■ JOB ITEM ■
The entries follow. Please return all of them exactly.

Start of SOURCE DATA

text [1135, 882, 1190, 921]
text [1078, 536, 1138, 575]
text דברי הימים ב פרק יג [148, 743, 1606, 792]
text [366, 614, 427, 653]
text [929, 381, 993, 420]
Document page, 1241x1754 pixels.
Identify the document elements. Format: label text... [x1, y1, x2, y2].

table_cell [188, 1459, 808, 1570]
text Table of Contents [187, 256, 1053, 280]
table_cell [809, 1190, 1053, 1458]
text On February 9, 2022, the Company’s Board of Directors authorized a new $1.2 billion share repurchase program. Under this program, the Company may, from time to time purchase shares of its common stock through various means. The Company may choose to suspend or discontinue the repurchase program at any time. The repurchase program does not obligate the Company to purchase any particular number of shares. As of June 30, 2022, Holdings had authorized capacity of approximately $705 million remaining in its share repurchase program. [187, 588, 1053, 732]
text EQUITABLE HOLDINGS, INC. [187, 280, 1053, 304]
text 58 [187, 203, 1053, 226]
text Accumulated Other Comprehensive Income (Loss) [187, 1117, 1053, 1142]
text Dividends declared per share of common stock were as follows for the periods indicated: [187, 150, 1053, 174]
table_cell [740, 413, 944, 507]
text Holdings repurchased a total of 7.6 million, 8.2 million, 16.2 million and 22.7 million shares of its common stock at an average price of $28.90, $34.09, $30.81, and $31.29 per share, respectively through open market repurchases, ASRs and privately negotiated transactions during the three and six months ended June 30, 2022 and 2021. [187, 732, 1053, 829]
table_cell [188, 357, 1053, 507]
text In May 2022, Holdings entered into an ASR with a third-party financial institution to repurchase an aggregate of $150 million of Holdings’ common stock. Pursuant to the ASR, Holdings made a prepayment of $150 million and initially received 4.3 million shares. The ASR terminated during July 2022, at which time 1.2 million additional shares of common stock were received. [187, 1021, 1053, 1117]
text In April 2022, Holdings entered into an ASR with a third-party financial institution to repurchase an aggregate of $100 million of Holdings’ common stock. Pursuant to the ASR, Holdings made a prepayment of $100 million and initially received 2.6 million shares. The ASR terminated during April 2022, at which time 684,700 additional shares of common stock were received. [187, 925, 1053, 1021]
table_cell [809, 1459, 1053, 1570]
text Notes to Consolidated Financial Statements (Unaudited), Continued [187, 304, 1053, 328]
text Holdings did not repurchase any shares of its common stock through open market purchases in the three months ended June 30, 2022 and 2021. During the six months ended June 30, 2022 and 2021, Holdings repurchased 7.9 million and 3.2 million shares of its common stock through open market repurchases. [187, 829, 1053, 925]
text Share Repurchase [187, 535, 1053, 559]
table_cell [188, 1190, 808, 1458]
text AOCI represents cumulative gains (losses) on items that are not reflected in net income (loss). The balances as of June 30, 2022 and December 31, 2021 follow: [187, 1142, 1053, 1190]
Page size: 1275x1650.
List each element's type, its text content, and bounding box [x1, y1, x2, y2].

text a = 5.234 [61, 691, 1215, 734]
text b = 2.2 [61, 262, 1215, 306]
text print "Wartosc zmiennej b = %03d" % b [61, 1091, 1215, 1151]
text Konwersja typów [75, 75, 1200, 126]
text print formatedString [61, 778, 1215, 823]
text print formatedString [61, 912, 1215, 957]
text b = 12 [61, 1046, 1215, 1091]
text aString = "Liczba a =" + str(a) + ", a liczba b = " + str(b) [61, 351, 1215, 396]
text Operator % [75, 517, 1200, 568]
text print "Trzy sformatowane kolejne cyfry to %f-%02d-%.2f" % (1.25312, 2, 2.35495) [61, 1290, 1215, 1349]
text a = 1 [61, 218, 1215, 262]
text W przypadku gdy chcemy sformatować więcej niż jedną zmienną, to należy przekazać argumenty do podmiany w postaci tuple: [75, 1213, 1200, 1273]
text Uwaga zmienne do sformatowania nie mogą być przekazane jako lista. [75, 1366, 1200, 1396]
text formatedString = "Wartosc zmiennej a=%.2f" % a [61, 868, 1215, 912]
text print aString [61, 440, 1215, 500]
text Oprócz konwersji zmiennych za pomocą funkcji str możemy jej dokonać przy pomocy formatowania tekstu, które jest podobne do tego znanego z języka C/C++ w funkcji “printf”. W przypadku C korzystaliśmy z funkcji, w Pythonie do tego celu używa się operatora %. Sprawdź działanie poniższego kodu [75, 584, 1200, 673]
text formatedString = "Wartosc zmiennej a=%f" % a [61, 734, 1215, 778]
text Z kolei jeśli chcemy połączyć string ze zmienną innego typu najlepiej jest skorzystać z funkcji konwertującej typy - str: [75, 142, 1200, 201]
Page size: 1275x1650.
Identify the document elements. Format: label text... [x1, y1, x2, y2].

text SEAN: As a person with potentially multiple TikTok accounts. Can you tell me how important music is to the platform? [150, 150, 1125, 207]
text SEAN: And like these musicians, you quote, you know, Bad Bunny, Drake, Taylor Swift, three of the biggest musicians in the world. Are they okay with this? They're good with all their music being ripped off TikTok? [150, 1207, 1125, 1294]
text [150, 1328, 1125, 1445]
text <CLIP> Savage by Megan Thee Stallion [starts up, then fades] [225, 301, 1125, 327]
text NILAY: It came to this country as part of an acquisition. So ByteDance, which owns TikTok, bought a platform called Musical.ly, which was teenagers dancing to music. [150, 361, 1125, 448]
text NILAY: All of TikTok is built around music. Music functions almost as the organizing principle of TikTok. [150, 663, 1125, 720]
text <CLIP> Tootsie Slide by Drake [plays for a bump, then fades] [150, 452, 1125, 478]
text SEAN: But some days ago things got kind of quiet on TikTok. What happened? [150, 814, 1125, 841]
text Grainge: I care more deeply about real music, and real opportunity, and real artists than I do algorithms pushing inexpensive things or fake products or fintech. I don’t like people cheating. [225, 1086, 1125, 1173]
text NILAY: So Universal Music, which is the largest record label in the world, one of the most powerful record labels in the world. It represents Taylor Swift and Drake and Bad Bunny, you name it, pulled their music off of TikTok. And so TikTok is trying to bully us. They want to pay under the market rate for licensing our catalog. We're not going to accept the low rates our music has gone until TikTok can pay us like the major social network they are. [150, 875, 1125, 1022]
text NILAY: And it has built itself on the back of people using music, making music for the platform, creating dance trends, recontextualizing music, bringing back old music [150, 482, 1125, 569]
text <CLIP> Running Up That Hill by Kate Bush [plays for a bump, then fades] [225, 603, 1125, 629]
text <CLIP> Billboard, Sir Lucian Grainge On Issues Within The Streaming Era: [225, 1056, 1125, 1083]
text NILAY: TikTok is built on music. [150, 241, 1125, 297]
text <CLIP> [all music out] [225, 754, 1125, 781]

End of SOURCE DATA

■ SOLUTION TO THIS TASK ■
text [1135, 882, 1190, 921]
text [1078, 536, 1138, 575]
text דברי הימים ב פרק יג [148, 743, 1606, 792]
text [366, 614, 427, 653]
text [929, 381, 993, 420]
Document page, 1241x1754 pixels.
Identify the document elements. Format: label text... [x1, y1, x2, y2].

table_cell [188, 1459, 808, 1570]
text Table of Contents [187, 256, 1053, 280]
table_cell [809, 1190, 1053, 1458]
text On February 9, 2022, the Company’s Board of Directors authorized a new $1.2 billion share repurchase program. Under this program, the Company may, from time to time purchase shares of its common stock through various means. The Company may choose to suspend or discontinue the repurchase program at any time. The repurchase program does not obligate the Company to purchase any particular number of shares. As of June 30, 2022, Holdings had authorized capacity of approximately $705 million remaining in its share repurchase program. [187, 588, 1053, 732]
text EQUITABLE HOLDINGS, INC. [187, 280, 1053, 304]
text 58 [187, 203, 1053, 226]
text Accumulated Other Comprehensive Income (Loss) [187, 1117, 1053, 1142]
text Dividends declared per share of common stock were as follows for the periods indicated: [187, 150, 1053, 174]
table_cell [740, 413, 944, 507]
text Holdings repurchased a total of 7.6 million, 8.2 million, 16.2 million and 22.7 million shares of its common stock at an average price of $28.90, $34.09, $30.81, and $31.29 per share, respectively through open market repurchases, ASRs and privately negotiated transactions during the three and six months ended June 30, 2022 and 2021. [187, 732, 1053, 829]
table_cell [188, 357, 1053, 507]
text In May 2022, Holdings entered into an ASR with a third-party financial institution to repurchase an aggregate of $150 million of Holdings’ common stock. Pursuant to the ASR, Holdings made a prepayment of $150 million and initially received 4.3 million shares. The ASR terminated during July 2022, at which time 1.2 million additional shares of common stock were received. [187, 1021, 1053, 1117]
text In April 2022, Holdings entered into an ASR with a third-party financial institution to repurchase an aggregate of $100 million of Holdings’ common stock. Pursuant to the ASR, Holdings made a prepayment of $100 million and initially received 2.6 million shares. The ASR terminated during April 2022, at which time 684,700 additional shares of common stock were received. [187, 925, 1053, 1021]
table_cell [809, 1459, 1053, 1570]
text Notes to Consolidated Financial Statements (Unaudited), Continued [187, 304, 1053, 328]
text Holdings did not repurchase any shares of its common stock through open market purchases in the three months ended June 30, 2022 and 2021. During the six months ended June 30, 2022 and 2021, Holdings repurchased 7.9 million and 3.2 million shares of its common stock through open market repurchases. [187, 829, 1053, 925]
text Share Repurchase [187, 535, 1053, 559]
table_cell [188, 1190, 808, 1458]
text AOCI represents cumulative gains (losses) on items that are not reflected in net income (loss). The balances as of June 30, 2022 and December 31, 2021 follow: [187, 1142, 1053, 1190]
Page size: 1275x1650.
List each element's type, its text content, and bounding box [x1, y1, x2, y2].

text a = 5.234 [61, 691, 1215, 734]
text b = 2.2 [61, 262, 1215, 306]
text print "Wartosc zmiennej b = %03d" % b [61, 1091, 1215, 1151]
text Konwersja typów [75, 75, 1200, 126]
text print formatedString [61, 778, 1215, 823]
text print formatedString [61, 912, 1215, 957]
text b = 12 [61, 1046, 1215, 1091]
text aString = "Liczba a =" + str(a) + ", a liczba b = " + str(b) [61, 351, 1215, 396]
text Operator % [75, 517, 1200, 568]
text print "Trzy sformatowane kolejne cyfry to %f-%02d-%.2f" % (1.25312, 2, 2.35495) [61, 1290, 1215, 1349]
text a = 1 [61, 218, 1215, 262]
text W przypadku gdy chcemy sformatować więcej niż jedną zmienną, to należy przekazać argumenty do podmiany w postaci tuple: [75, 1213, 1200, 1273]
text Uwaga zmienne do sformatowania nie mogą być przekazane jako lista. [75, 1366, 1200, 1396]
text formatedString = "Wartosc zmiennej a=%.2f" % a [61, 868, 1215, 912]
text print aString [61, 440, 1215, 500]
text Oprócz konwersji zmiennych za pomocą funkcji str możemy jej dokonać przy pomocy formatowania tekstu, które jest podobne do tego znanego z języka C/C++ w funkcji “printf”. W przypadku C korzystaliśmy z funkcji, w Pythonie do tego celu używa się operatora %. Sprawdź działanie poniższego kodu [75, 584, 1200, 673]
text formatedString = "Wartosc zmiennej a=%f" % a [61, 734, 1215, 778]
text Z kolei jeśli chcemy połączyć string ze zmienną innego typu najlepiej jest skorzystać z funkcji konwertującej typy - str: [75, 142, 1200, 201]
Page size: 1275x1650.
Identify the document elements. Format: label text... [x1, y1, x2, y2].

text SEAN: As a person with potentially multiple TikTok accounts. Can you tell me how important music is to the platform? [150, 150, 1125, 207]
text SEAN: And like these musicians, you quote, you know, Bad Bunny, Drake, Taylor Swift, three of the biggest musicians in the world. Are they okay with this? They're good with all their music being ripped off TikTok? [150, 1207, 1125, 1294]
text [150, 1328, 1125, 1445]
text <CLIP> Savage by Megan Thee Stallion [starts up, then fades] [225, 301, 1125, 327]
text NILAY: It came to this country as part of an acquisition. So ByteDance, which owns TikTok, bought a platform called Musical.ly, which was teenagers dancing to music. [150, 361, 1125, 448]
text NILAY: All of TikTok is built around music. Music functions almost as the organizing principle of TikTok. [150, 663, 1125, 720]
text <CLIP> Tootsie Slide by Drake [plays for a bump, then fades] [150, 452, 1125, 478]
text SEAN: But some days ago things got kind of quiet on TikTok. What happened? [150, 814, 1125, 841]
text Grainge: I care more deeply about real music, and real opportunity, and real artists than I do algorithms pushing inexpensive things or fake products or fintech. I don’t like people cheating. [225, 1086, 1125, 1173]
text NILAY: So Universal Music, which is the largest record label in the world, one of the most powerful record labels in the world. It represents Taylor Swift and Drake and Bad Bunny, you name it, pulled their music off of TikTok. And so TikTok is trying to bully us. They want to pay under the market rate for licensing our catalog. We're not going to accept the low rates our music has gone until TikTok can pay us like the major social network they are. [150, 875, 1125, 1022]
text NILAY: And it has built itself on the back of people using music, making music for the platform, creating dance trends, recontextualizing music, bringing back old music [150, 482, 1125, 569]
text <CLIP> Running Up That Hill by Kate Bush [plays for a bump, then fades] [225, 603, 1125, 629]
text <CLIP> Billboard, Sir Lucian Grainge On Issues Within The Streaming Era: [225, 1056, 1125, 1083]
text NILAY: TikTok is built on music. [150, 241, 1125, 297]
text <CLIP> [all music out] [225, 754, 1125, 781]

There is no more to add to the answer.